━━━ Seção do documento
O dia do orgulho hetero deveria ser aquele dia para denunciar o quanto é contraditório educarmos as crianças (sim, isso começa muito cedo) a "pegar todas" se for menino e se for menina "não pegar ninguém". Porque não repudiamos essa injustiça que atinge tantas pessoas, supervalorizando um masculino idealizado em detrimento de um feminino subalternizado?

O fato dos heterossexuais terem conquistado o direito ao divorcio no Brasil, dos heteros (especialmente as mulheres) terem sido contemplados por leis que criminalizam a violência doméstica e de haver possibilidades seguras e difundidas de prevenir a gravidez não seriam motivos suficientes para ter um dia "só para eles" festejar e buscar novas conquistas ainda mais libertadoras?

Todos estes ganhos são importantes porque nos fazem reconhecer que, para muita gente, a família e o casamento não são os lugares de maior proteção e acolhida. Mas, ainda há muito que avançar. Por isso, volto a defender que no ano de 2012 tenha um dia dedicado aos heterossexuais, ainda que eles não morram na mesma proporção que os não-heterossexuais por terem uma sexualidade e uma vivência do gênero diversificada do que se espera socialmente.

No sentido de reverter a lógica inicial do projeto do dia do orgulho hetero, pergunto: qual data poderíamos dedicar aos heterossexuais? Qual dia do nosso calendário poderia ser marcado identitariamente como símbolo da luta dos heteros, entre outras coisas, para buscar mais gente comprometida com as causas que não são só deles, mas aprendemos que são apenas eles os responsáveis, como a louvável luta pela descriminalização do aborto e por uma moral menos monogâmica?

Talvez nos dias dos pais ou das mães, afinal há maior injustiça do que a mulher crescer aprendendo que só vai ser plena se engravidar e parir? Não é sofredor o homem só ser autorizados e visto como não perigoso em relação às crianças quando veste a aparência assexuada de papai? O slogan poderia ser: "Todos contra o amor romântico!".

E que tal no dia 25 de dezembro? Por ser uma festa cristã, poderíamos olhar para outras dimensões da sagrada família que estão quase sempre escondidas: Maria era absolutamente mais jovem que José, ele assumiu um filho que não era dele, estavam com os animais devido a serem portadores de muitos estigmas – pessoas tidas como indesejadas e miseráveis.
━━━━━━
━━━ Dados extraídos
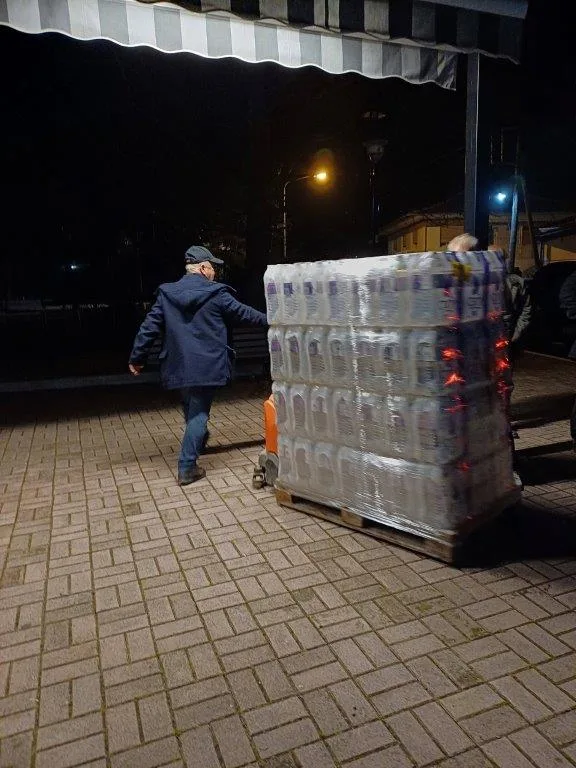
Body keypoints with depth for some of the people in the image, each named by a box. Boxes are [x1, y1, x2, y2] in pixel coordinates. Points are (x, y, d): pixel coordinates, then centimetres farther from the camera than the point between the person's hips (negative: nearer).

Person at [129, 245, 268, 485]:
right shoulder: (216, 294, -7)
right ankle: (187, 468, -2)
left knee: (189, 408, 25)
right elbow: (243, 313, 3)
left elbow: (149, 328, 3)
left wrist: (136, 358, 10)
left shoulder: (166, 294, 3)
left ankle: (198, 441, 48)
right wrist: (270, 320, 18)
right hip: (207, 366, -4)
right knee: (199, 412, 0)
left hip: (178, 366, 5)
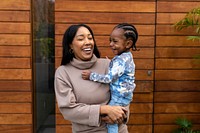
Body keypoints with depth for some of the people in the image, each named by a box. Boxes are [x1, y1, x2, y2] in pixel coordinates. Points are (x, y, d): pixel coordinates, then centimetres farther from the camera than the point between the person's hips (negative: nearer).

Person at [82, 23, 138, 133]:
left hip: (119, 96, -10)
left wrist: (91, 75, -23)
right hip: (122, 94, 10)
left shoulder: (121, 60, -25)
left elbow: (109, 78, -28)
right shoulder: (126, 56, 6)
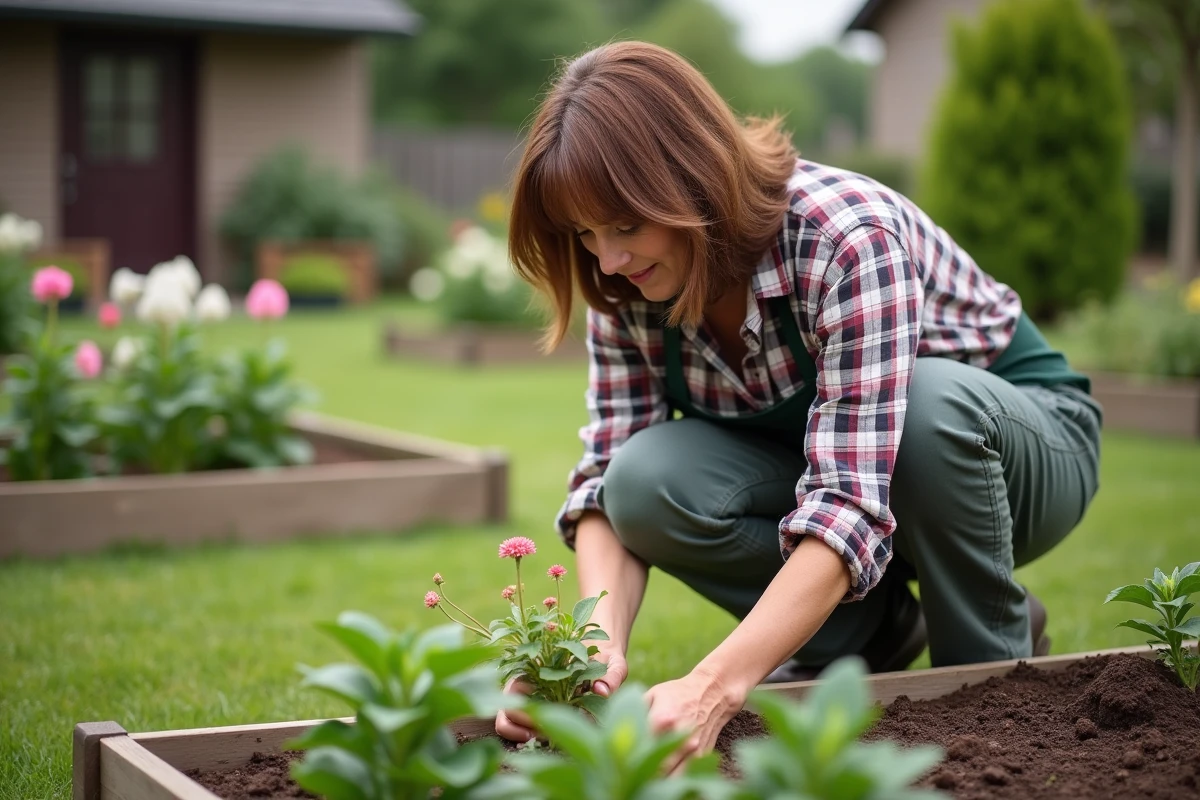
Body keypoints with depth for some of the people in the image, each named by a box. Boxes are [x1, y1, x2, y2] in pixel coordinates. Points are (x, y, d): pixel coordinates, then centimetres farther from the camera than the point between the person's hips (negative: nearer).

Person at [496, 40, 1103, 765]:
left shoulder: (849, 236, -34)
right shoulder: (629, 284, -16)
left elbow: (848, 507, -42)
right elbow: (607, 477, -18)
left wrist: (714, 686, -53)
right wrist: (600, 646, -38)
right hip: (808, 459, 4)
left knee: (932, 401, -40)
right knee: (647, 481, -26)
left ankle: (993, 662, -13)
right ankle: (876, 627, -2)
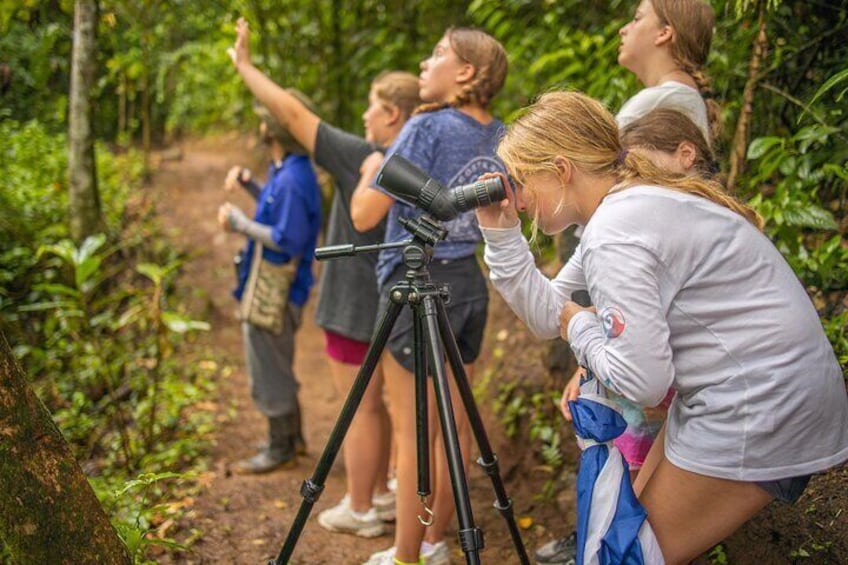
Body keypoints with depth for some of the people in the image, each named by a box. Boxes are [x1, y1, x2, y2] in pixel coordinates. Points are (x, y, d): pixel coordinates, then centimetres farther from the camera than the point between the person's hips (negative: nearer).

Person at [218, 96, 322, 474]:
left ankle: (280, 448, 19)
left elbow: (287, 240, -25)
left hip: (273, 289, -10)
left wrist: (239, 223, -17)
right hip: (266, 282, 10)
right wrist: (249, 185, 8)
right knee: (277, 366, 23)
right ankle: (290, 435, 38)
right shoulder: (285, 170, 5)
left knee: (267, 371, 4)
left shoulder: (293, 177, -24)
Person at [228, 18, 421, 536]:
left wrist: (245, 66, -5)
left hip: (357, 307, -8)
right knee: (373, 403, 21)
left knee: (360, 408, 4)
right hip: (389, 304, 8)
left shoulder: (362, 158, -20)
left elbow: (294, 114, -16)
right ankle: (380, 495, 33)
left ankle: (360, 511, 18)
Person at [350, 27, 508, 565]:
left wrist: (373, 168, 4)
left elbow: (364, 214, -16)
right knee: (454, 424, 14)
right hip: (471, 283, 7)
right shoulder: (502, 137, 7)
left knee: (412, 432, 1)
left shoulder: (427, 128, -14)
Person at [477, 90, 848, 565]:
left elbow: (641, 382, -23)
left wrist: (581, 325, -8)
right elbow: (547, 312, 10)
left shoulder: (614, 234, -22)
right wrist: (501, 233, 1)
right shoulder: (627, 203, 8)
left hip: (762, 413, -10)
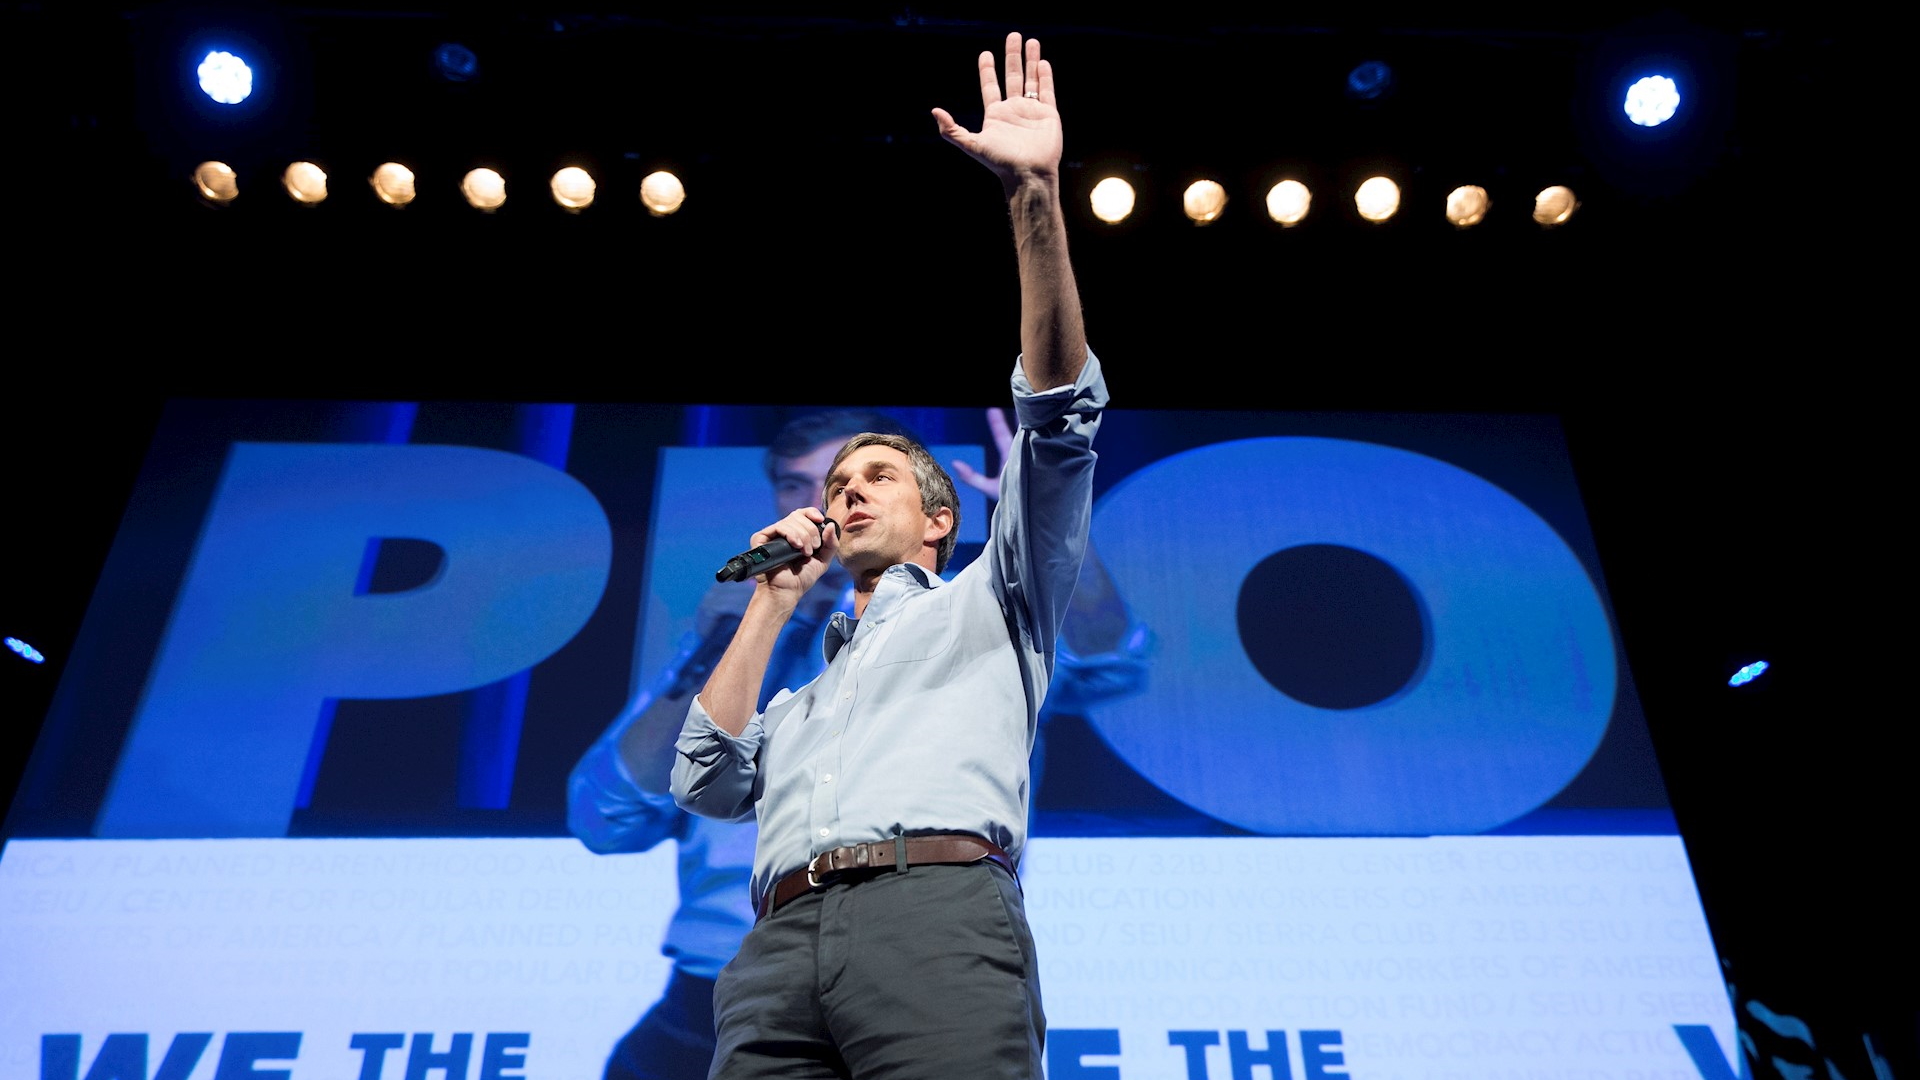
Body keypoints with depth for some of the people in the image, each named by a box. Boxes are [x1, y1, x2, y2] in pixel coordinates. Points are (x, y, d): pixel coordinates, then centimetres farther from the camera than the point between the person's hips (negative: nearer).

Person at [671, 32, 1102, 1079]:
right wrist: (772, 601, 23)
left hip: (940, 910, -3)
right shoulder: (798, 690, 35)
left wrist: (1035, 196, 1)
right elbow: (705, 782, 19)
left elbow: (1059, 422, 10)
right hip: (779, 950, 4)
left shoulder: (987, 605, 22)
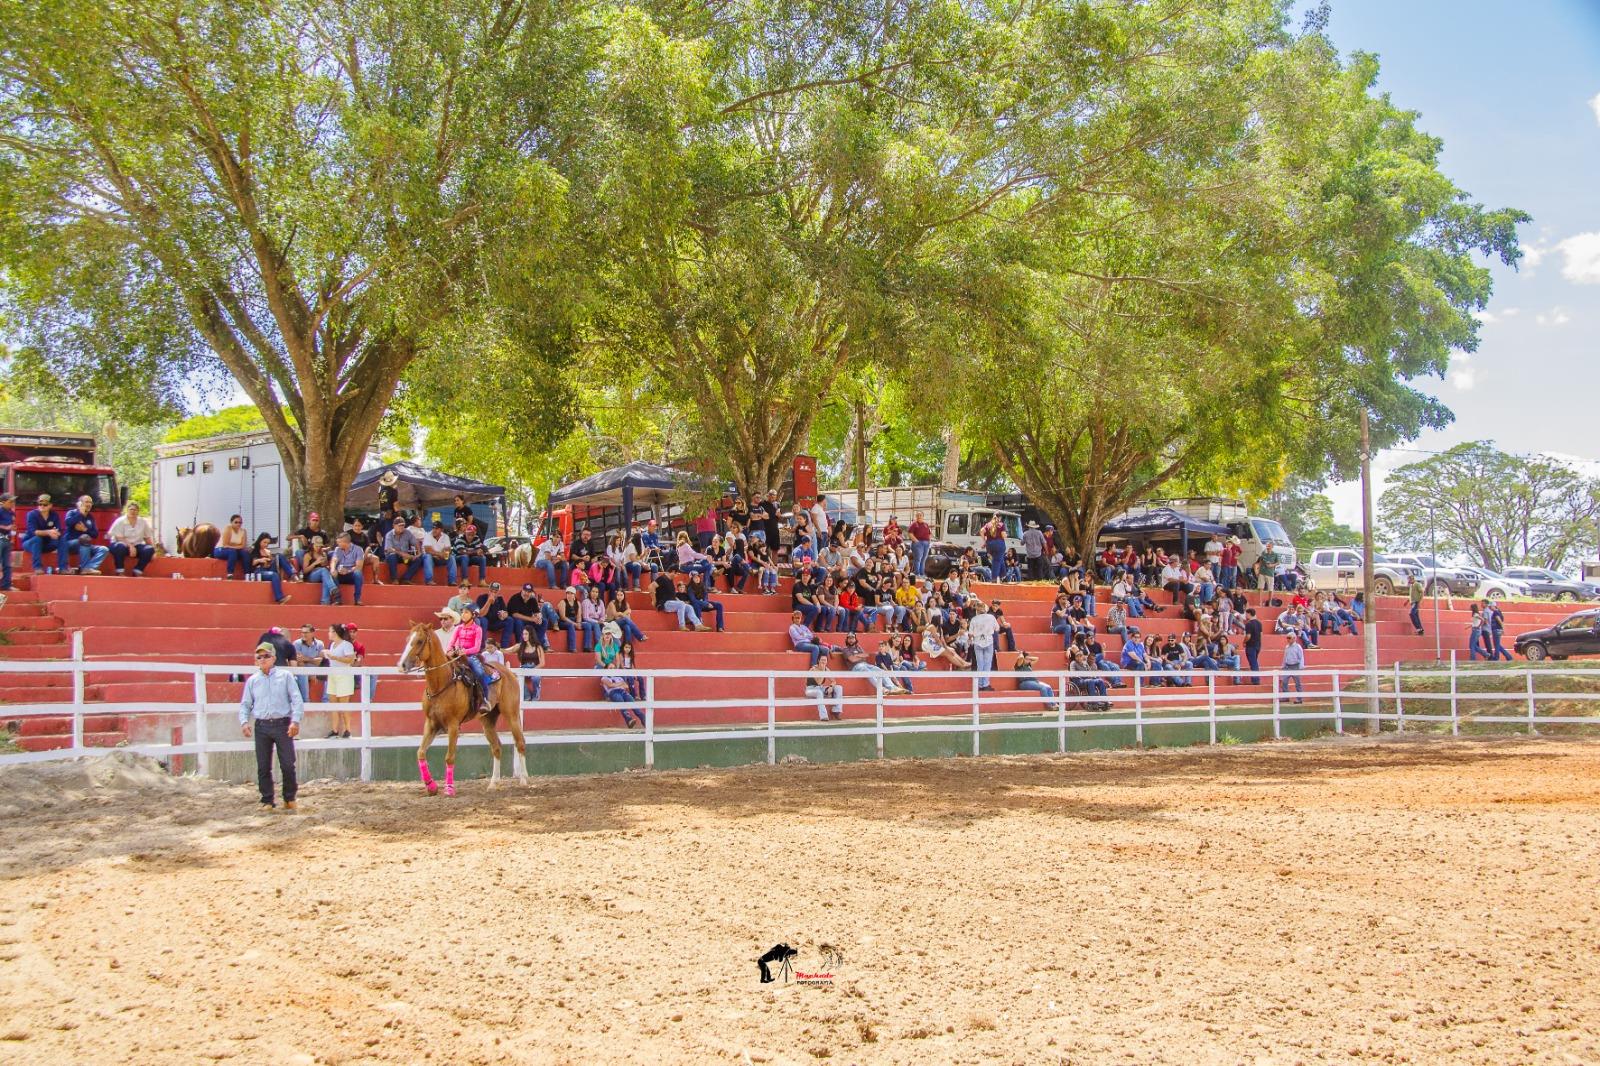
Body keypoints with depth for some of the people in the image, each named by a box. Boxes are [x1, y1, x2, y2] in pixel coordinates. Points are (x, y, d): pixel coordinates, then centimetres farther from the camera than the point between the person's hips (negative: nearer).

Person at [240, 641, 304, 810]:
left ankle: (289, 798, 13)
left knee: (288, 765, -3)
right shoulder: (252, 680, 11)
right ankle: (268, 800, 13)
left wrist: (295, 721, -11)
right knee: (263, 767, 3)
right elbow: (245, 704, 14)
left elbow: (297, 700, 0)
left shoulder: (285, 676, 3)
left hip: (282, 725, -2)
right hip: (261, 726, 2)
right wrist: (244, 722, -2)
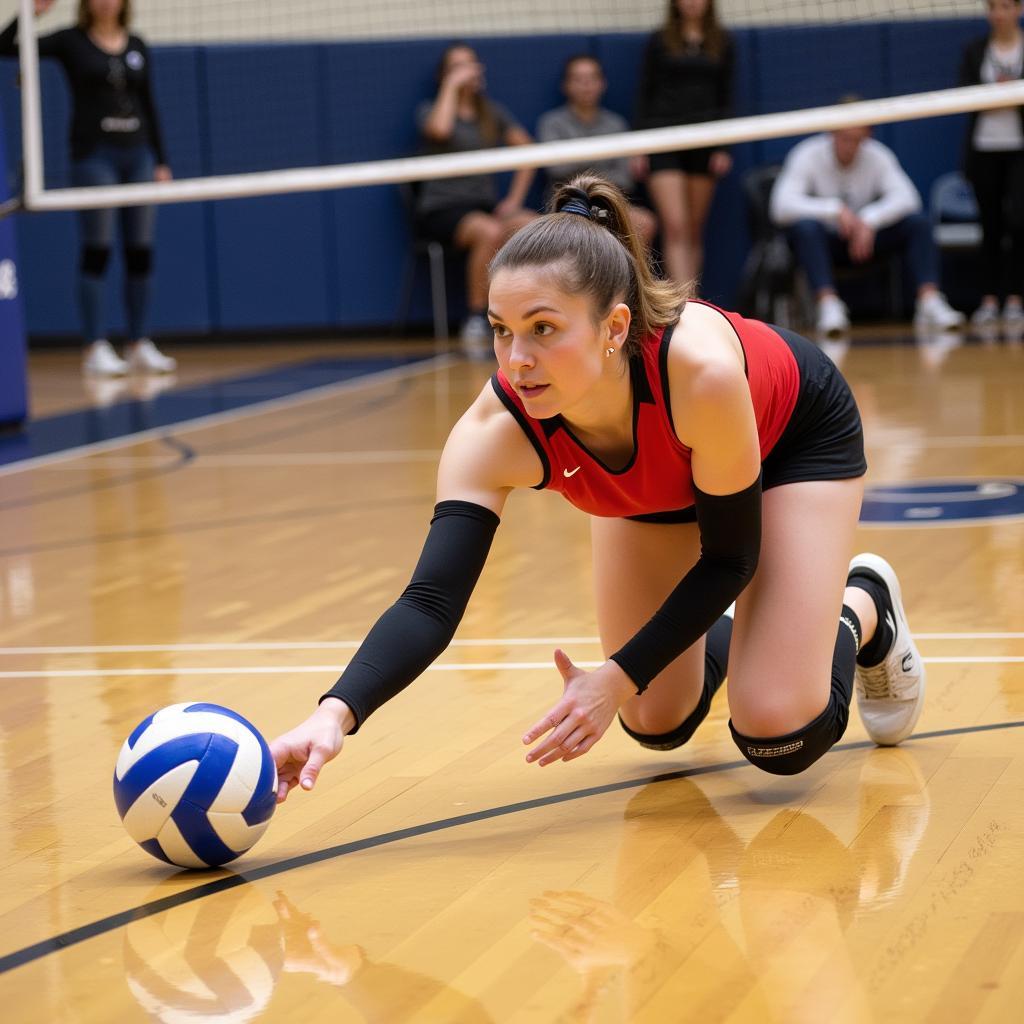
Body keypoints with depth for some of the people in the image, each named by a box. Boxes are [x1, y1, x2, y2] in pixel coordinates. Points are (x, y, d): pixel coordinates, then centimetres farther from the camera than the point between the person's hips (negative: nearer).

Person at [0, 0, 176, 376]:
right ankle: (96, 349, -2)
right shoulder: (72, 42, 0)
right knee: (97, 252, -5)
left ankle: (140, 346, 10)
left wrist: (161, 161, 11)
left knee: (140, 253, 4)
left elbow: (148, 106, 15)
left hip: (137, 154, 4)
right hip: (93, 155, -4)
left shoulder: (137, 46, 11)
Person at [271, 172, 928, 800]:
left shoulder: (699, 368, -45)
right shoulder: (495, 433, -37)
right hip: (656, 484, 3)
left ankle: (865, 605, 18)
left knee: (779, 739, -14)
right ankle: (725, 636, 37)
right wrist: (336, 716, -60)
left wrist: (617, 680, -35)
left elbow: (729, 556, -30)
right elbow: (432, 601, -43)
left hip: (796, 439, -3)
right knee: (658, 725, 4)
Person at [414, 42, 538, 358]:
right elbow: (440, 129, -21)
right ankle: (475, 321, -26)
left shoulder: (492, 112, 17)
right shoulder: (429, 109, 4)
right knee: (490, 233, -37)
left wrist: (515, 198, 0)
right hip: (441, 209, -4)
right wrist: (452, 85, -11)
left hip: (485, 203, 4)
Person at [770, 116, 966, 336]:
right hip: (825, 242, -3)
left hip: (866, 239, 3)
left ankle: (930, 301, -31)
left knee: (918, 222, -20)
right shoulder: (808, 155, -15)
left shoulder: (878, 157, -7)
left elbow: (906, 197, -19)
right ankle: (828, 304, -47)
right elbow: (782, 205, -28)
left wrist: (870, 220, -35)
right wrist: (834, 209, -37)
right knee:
━━━━━━
Problema a resolver - No texto sobre o dia do orgulho hetero, qual slogan é sugerido para os dias dos pais ou das mães?

Resultado da tarefa - "Todos contra o amor romântico!"